▶ **ASSIGNED TASK 1**
Translate the sentence "We’re taking a few imperfect cues and improvising." from the text on visual heuristics into Spanish.
▶ **ASSIGNED TASK 2**
Reproduce the text on visual heuristics from "In fact, most" to "to complete them.)", substituting "stone" for "rock".

═══ TEXT SECTION

In fact, most everything about how we see comes
down to heuristics. In a 2005 Nature
paper, Harvard neuroscientist Patrick
Cavanagh observed that “our visual brain uses a simpler, reduced
physics to understand the world.” In other words, we aren’t using
all the complex mathematics of textbook optics to analyze the
relative position and characteristics of objects. We’re taking a
few imperfect cues and improvising. The visual information isn’t
totally accurate, but it’s good enough to get by and can be more
useful than perfect knowledge. (You don’t need to calculate the
velocity of a falling rock to know that you should step aside. In
fact, if you start making measurements from where you’re standing,
you probably won’t survive to complete them.)

Painters have an intuitive grasp of these
heuristics, taking visual shortcuts such as showing more of an object
than can be seen in a single glance or muddying insignificant
background details.
Those distortions
and uncertainties make their pictures less true to life but more true
to us: They reflect how we see. On
that basis, Cavanagh claimed that “artists act as research
neuroscientists,” informing us about how the brain works.

══════
═══ EXTRACTED ENTRIES

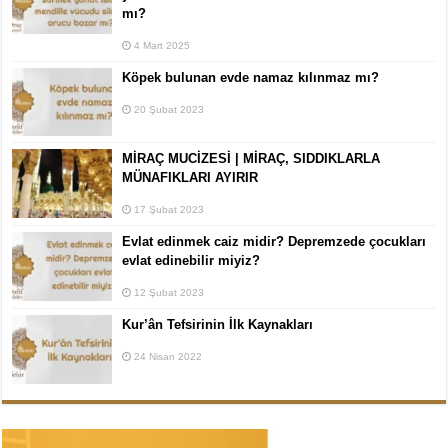
mı?
4 Mart 2025
Köpek bulunan evde namaz kılınmaz mı?
20 Şubat 2023
MİRAÇ MUCİZESİ | MİRAÇ, SIDDIKLARLA
MÜNAFIKLARI AYIRIR
17 Şubat 2023
Evlat edinmek caiz midir? Depremzede çocukları
evlat edinebilir miyiz?
12 Şubat 2023
Kur’ân Tefsirinin İlk Kaynakları
24 Nisan 2022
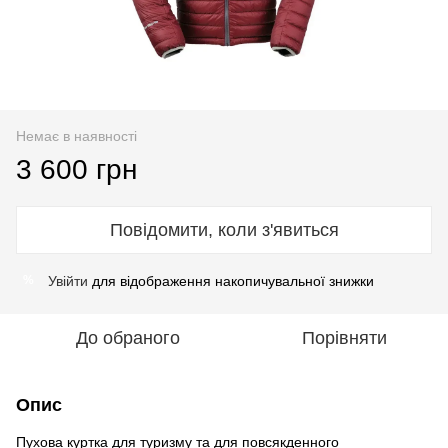
Немає в наявності
3 600 грн
Повідомити, коли з'явиться
Увійти
для відображення накопичувальної знижки
%
До обраного
Порівняти
Опис
Пухова куртка для туризму та для повсякденного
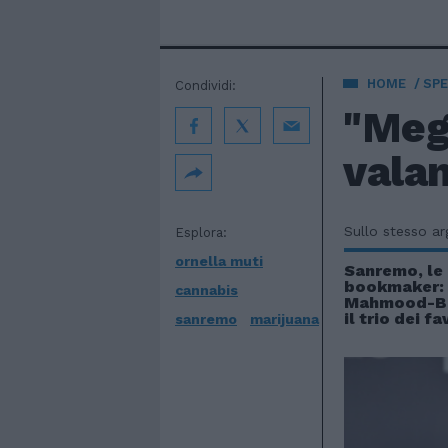
HOME
SPE
Condividi:
"Megl
valan
Sullo stesso a
Esplora:
ornella muti
Sanremo, le 
bookmaker: 
cannabis
Mahmood-B
il trio dei fa
sanremo
marijuana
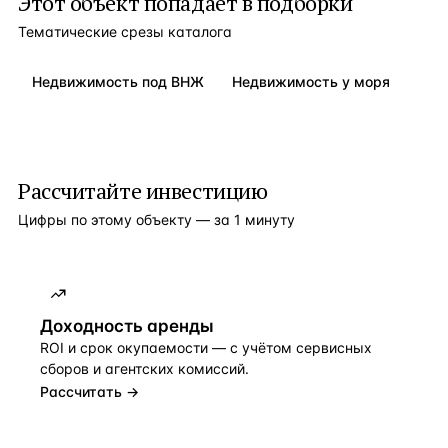
Этот объект попадает в подборки
Тематические срезы каталога
Недвижимость под ВНЖ
Недвижимость у моря
Рассчитайте инвестицию
Цифры по этому объекту — за 1 минуту
Доходность аренды
ROI и срок окупаемости — с учётом сервисных
сборов и агентских комиссий.
Рассчитать →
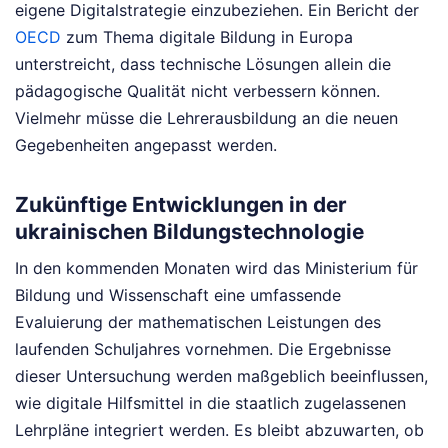
eigene Digitalstrategie einzubeziehen. Ein Bericht der
OECD
zum Thema digitale Bildung in Europa
unterstreicht, dass technische Lösungen allein die
pädagogische Qualität nicht verbessern können.
Vielmehr müsse die Lehrerausbildung an die neuen
Gegebenheiten angepasst werden.
Zukünftige Entwicklungen in der
ukrainischen Bildungstechnologie
In den kommenden Monaten wird das Ministerium für
Bildung und Wissenschaft eine umfassende
Evaluierung der mathematischen Leistungen des
laufenden Schuljahres vornehmen. Die Ergebnisse
dieser Untersuchung werden maßgeblich beeinflussen,
wie digitale Hilfsmittel in die staatlich zugelassenen
Lehrpläne integriert werden. Es bleibt abzuwarten, ob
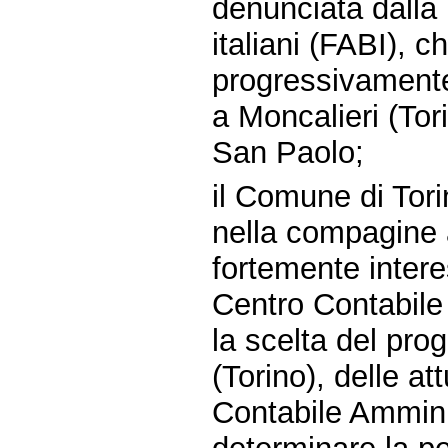
denunciata dall
italiani (FABI), 
progressivament
a Moncalieri (Tor
San Paolo;
il Comune di Tori
nella compagine 
fortemente inter
Centro Contabile 
la scelta del pro
(Torino), delle at
Contabile Amminis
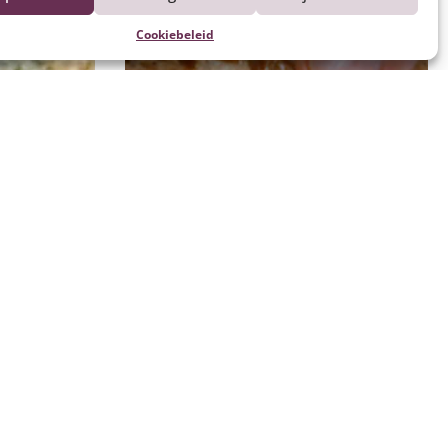
Cookiebeleid
Kalfsvlees grillen/roosteren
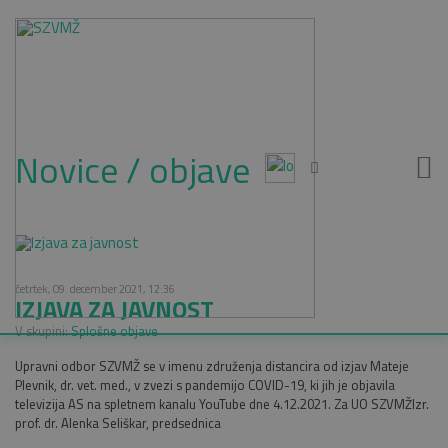
Novice / objave
četrtek, 09. december 2021, 12:36
IZJAVA ZA JAVNOST
V skupini:
Splošne objave
Upravni odbor SZVMŽ se v imenu združenja distancira od izjav Mateje
Plevnik, dr. vet. med., v zvezi s pandemijo COVID-19, ki jih je objavila
televizija AS na spletnem kanalu YouTube dne 4.12.2021. Za UO SZVMŽIzr.
prof. dr. Alenka Seliškar, predsednica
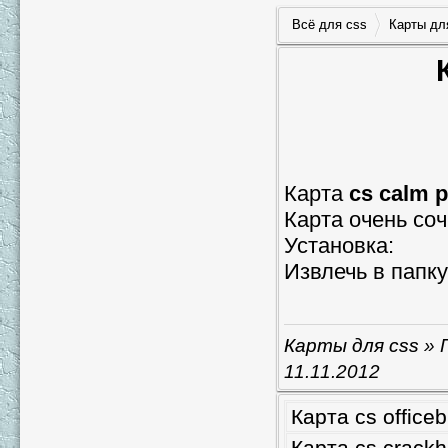
Всё для css
Карты дл
Карта
cs calm p
Карта очень соч
Установка:
Извлечь в папку
Карты для css
» 
11.11.2012
Карта cs officeb
Карта cs crackh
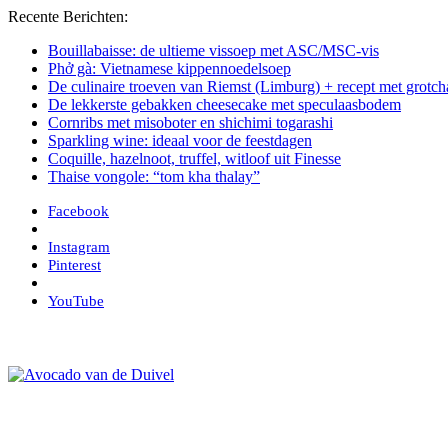
Recente Berichten:
Bouillabaisse: de ultieme vissoep met ASC/MSC-vis
Phở gà: Vietnamese kippennoedelsoep
De culinaire troeven van Riemst (Limburg) + recept met grot
De lekkerste gebakken cheesecake met speculaasbodem
Cornribs met misoboter en shichimi togarashi
Sparkling wine: ideaal voor de feestdagen
Coquille, hazelnoot, truffel, witloof uit Finesse
Thaise vongole: “tom kha thalay”
Facebook
Instagram
Pinterest
YouTube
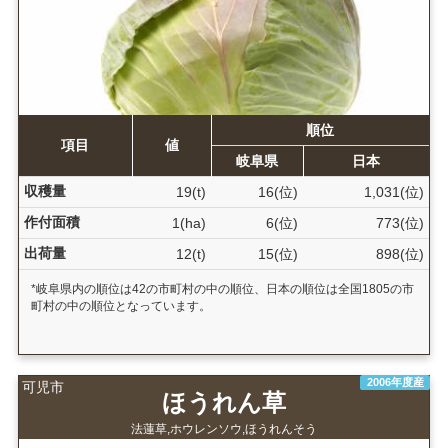
順位
項目
値
岐阜県
日本
収穫量
19(t)
16(位)
1,031(位)
作付面積
1(ha)
6(位)
773(位)
出荷量
12(t)
15(位)
898(位)
*岐阜県内の順位は42の市町村の中の順位、日本の順位は全国1805の市
町村の中の順位となっています。
2006年度産
可児市
ほうれん草
法蓮草,ホウレンソウ,ほうれんそう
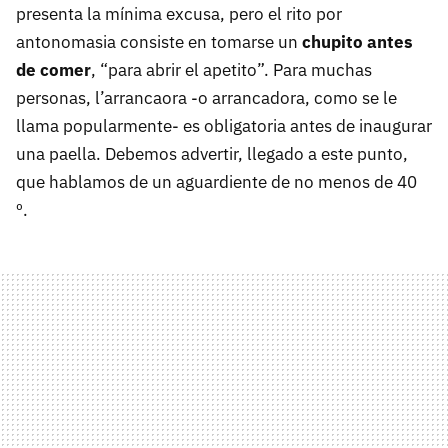
presenta la mínima excusa, pero el rito por
antonomasia consiste en tomarse un
chupito antes
de comer
, “para abrir el apetito”. Para muchas
personas, l’arrancaora -o arrancadora, como se le
llama popularmente- es obligatoria antes de inaugurar
una paella. Debemos advertir, llegado a este punto,
que hablamos de un aguardiente de no menos de 40
º.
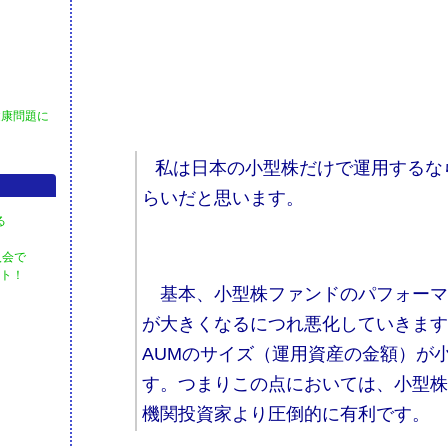
健康問題に
​
私は日本の小型株だけで運用するなら
らいだと思います。
る
入会で
ント！
基本、小型株ファンドのパフォーマ
が大きくなるにつれ悪化していきま
AUMのサイズ（運用資産の金額）が
す。つまりこの点においては、小型
機関投資家より圧倒的に有利です。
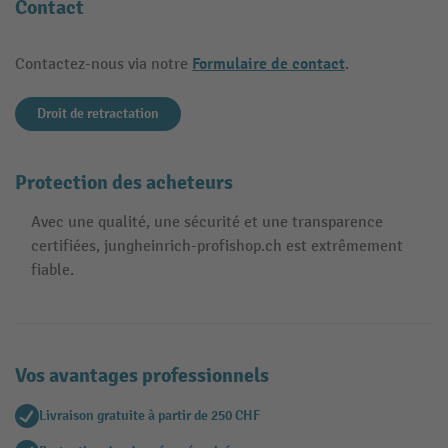
Contact
Formulaire de contact
Contactez-nous via notre
.
Droit de retractation
Protection des acheteurs
Avec une qualité, une sécurité et une transparence
certifiées, jungheinrich-profishop.ch est extrêmement
fiable.
Vos avantages professionnels
Livraison gratuite à partir de 250 CHF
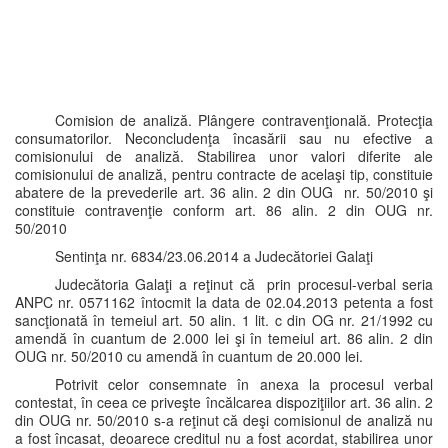
Comision de analiză. Plângere contravenţională. Protecţia
consumatorilor. Neconcludenţa încasării sau nu efective a
comisionului de analiză. Stabilirea unor valori diferite ale
comisionului de analiză, pentru contracte de acelaşi tip, constituie
abatere de la prevederile art. 36 alin. 2 din OUG nr. 50/2010 şi
constituie contravenţie conform art. 86 alin. 2 din OUG nr.
50/2010
Sentinţa nr. 6834/23.06.2014 a Judecătoriei Galaţi
Judecătoria Galaţi a reţinut că prin procesul-verbal seria
ANPC nr. 0571162 întocmit la data de 02.04.2013 petenta a fost
sancţionată în temeiul art. 50 alin. 1 lit. c din OG nr. 21/1992 cu
amendă în cuantum de 2.000 lei şi în temeiul art. 86 alin. 2 din
OUG nr. 50/2010 cu amendă în cuantum de 20.000 lei.
Potrivit celor consemnate în anexa la procesul verbal
contestat, în ceea ce priveşte încălcarea dispoziţiilor art. 36 alin. 2
din OUG nr. 50/2010 s-a reţinut că deşi comisionul de analiză nu
a fost încasat, deoarece creditul nu a fost acordat, stabilirea unor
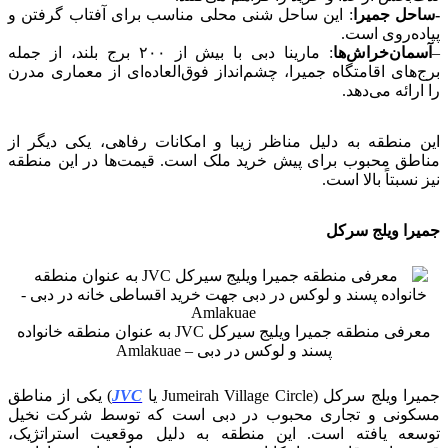
-ساحل جمیرا
: این ساحل شنی محلی مناسب برای آفتاب گرفتن و
پیاده‌روی است.
–
آسمان‌خراش‌ها
: مارینا دبی با بیش از ۲۰۰ برج بلند، از جمله
برج‌های اقامتگاه جمیرا، چشم‌انداز فوق‌العاده‌ای از معماری مدرن
را ارائه می‌دهد.
این منطقه به دلیل مناظر زیبا و امکانات رفاهی، یکی دیگر از
مناطق محبوب برای پیش خرید ملک است. قیمت‌ها در این منطقه
نیز نسبتاً بالا است.
جمیرا ویلج سرکل
معرفی منطقه جمیرا ویلیج سیرکل JVC به عنوان منطقه خانواده
پسند و لوکس در دبی – Amlakuae
جمیرا ویلج سرکل (Jumeirah Village Circle یا
JVC
) یکی از مناطق
مسکونی و تجاری محبوب در دبی است که توسط شرکت نخیل
توسعه یافته است. این منطقه به دلیل موقعیت استراتژیک،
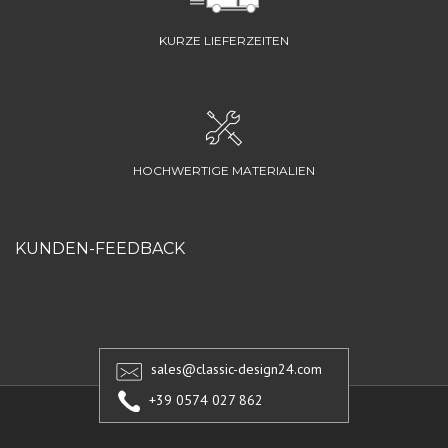
KURZE LIEFERZEITEN
HOCHWERTIGE MATERIALIEN
KUNDEN-FEEDBACK
sales@classic-design24.com
+39 0574 027 862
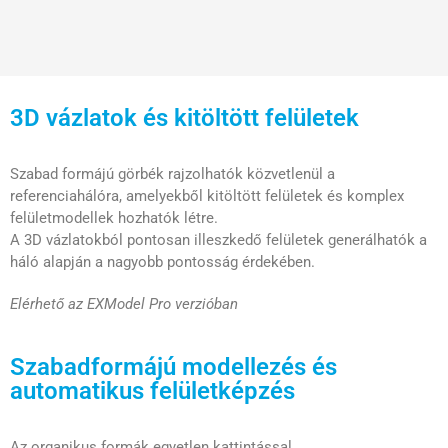
3D vázlatok és kitöltött felületek
Szabad formájú görbék rajzolhatók közvetlenül a
referenciahálóra, amelyekből kitöltött felületek és komplex
felületmodellek hozhatók létre.
A 3D vázlatokból pontosan illeszkedő felületek generálhatók a
háló alapján a nagyobb pontosság érdekében.
Elérhető az EXModel Pro verzióban
Szabadformájú modellezés és
automatikus felületképzés
Az organikus formák egyetlen kattintással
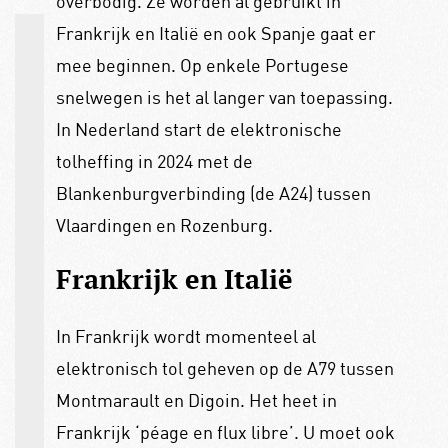
overbodig. Ze worden al gebruikt in
Frankrijk en Italië en ook Spanje gaat er
mee beginnen. Op enkele Portugese
snelwegen is het al langer van toepassing.
In Nederland start de elektronische
tolheffing in 2024 met de
Blankenburgverbinding (de A24) tussen
Vlaardingen en Rozenburg.
Frankrijk en Italië
In Frankrijk wordt momenteel al
elektronisch tol geheven op de A79 tussen
Montmarault en Digoin. Het heet in
Frankrijk ‘péage en flux libre’. U moet ook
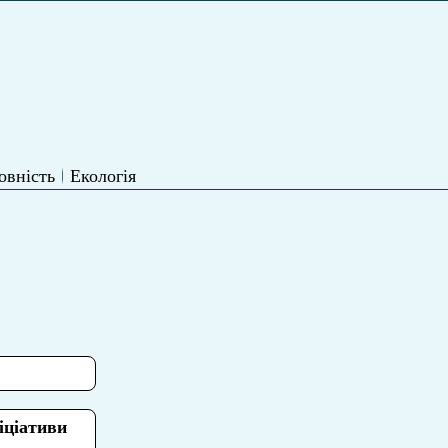
овність
Екологія
іціативи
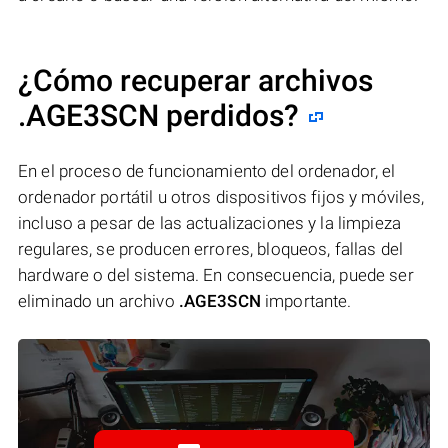
¿Cómo recuperar archivos
.AGE3SCN perdidos?
En el proceso de funcionamiento del ordenador, el
ordenador portátil u otros dispositivos fijos y móviles,
incluso a pesar de las actualizaciones y la limpieza
regulares, se producen errores, bloqueos, fallas del
hardware o del sistema. En consecuencia, puede ser
eliminado un archivo
.AGE3SCN
importante.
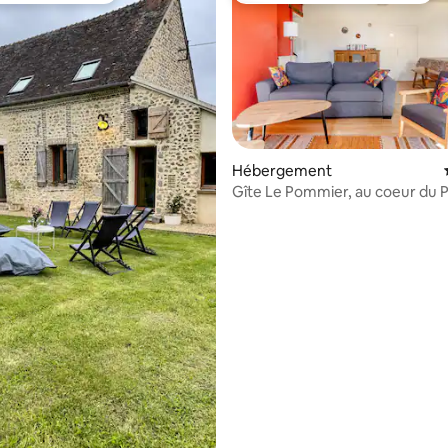
r la base de 37 commentaires : 4,97 sur 5
Hébergement
Gîte Le Pommier, au coeur du 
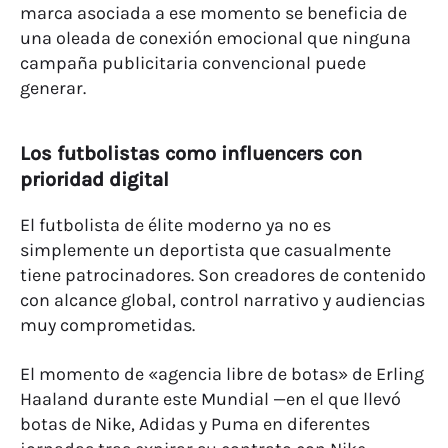
marca asociada a ese momento se beneficia de
una oleada de conexión emocional que ninguna
campaña publicitaria convencional puede
generar.
Los futbolistas como influencers con
prioridad digital
El futbolista de élite moderno ya no es
simplemente un deportista que casualmente
tiene patrocinadores. Son creadores de contenido
con alcance global, control narrativo y audiencias
muy comprometidas.
El momento de «agencia libre de botas» de Erling
Haaland durante este Mundial —en el que llevó
botas de Nike, Adidas y Puma en diferentes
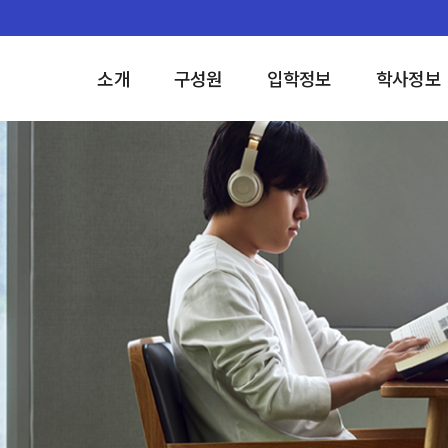
소개
구성원
입학정보
학사정보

══════

▶ **EXERCISE ANSWER 1**
Estamos tomando unas cuantas pistas imperfectas e improvisando.

▶ **EXERCISE ANSWER 2**
In fact, most everything about how we see comes
down to heuristics. In a 2005 Nature
paper, Harvard neuroscientist Patrick
Cavanagh observed that “our visual brain uses a simpler, reduced
physics to understand the world.” In other words, we aren’t using
all the complex mathematics of textbook optics to analyze the
relative position and characteristics of objects. We’re taking a
few imperfect cues and improvising. The visual information isn’t
totally accurate, but it’s good enough to get by and can be more
useful than perfect knowledge. (You don’t need to calculate the
velocity of a falling stone to know that you should step aside. In
fact, if you start making measurements from where you’re standing,
you probably won’t survive to complete them.)